> [Aim of the exercise]: Repeat exactly the lines of the entries below from the one with "Redondo Beach, CA 90278" through the one with "continuously during the", both ends included, and nothing else.

(Recorded information Opens)

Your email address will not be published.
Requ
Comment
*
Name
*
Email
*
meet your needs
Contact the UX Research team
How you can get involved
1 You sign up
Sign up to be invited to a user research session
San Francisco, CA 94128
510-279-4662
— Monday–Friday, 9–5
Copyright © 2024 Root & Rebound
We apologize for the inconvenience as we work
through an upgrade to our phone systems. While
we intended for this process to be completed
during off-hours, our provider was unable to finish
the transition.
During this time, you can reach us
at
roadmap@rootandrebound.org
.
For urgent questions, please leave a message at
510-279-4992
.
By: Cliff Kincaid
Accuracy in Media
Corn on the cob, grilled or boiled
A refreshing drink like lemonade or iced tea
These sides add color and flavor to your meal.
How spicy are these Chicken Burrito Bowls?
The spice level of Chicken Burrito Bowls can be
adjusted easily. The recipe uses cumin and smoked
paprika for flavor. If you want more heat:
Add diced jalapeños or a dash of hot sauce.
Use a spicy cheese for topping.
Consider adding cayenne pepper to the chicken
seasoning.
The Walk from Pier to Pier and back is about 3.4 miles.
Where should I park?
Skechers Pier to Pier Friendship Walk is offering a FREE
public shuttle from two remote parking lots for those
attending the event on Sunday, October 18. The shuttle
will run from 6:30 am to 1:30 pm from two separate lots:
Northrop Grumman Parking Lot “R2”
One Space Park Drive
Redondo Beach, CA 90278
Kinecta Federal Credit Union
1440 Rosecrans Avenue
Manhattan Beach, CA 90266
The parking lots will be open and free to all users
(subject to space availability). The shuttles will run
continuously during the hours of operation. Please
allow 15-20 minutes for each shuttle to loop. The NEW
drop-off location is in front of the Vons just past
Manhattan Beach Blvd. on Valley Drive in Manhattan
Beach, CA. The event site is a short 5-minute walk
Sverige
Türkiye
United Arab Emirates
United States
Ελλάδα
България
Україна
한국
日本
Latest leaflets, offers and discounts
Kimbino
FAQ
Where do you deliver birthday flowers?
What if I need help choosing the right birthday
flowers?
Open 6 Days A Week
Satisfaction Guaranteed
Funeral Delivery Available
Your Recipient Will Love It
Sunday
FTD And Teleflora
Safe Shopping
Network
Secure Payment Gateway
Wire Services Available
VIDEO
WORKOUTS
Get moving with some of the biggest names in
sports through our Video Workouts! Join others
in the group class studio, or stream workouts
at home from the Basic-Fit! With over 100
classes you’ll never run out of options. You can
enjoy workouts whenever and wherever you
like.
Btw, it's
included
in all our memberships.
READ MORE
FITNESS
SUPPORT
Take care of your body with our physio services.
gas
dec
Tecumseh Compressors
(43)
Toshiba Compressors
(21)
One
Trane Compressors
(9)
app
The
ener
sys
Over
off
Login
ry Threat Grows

(Recorded information Closes)

> [Worked solution]:
Redondo Beach, CA 90278
Kinecta Federal Credit Union
1440 Rosecrans Avenue
Manhattan Beach, CA 90266
The parking lots will be open and free to all users
(subject to space availability). The shuttles will run
continuously during the hours of operation. Please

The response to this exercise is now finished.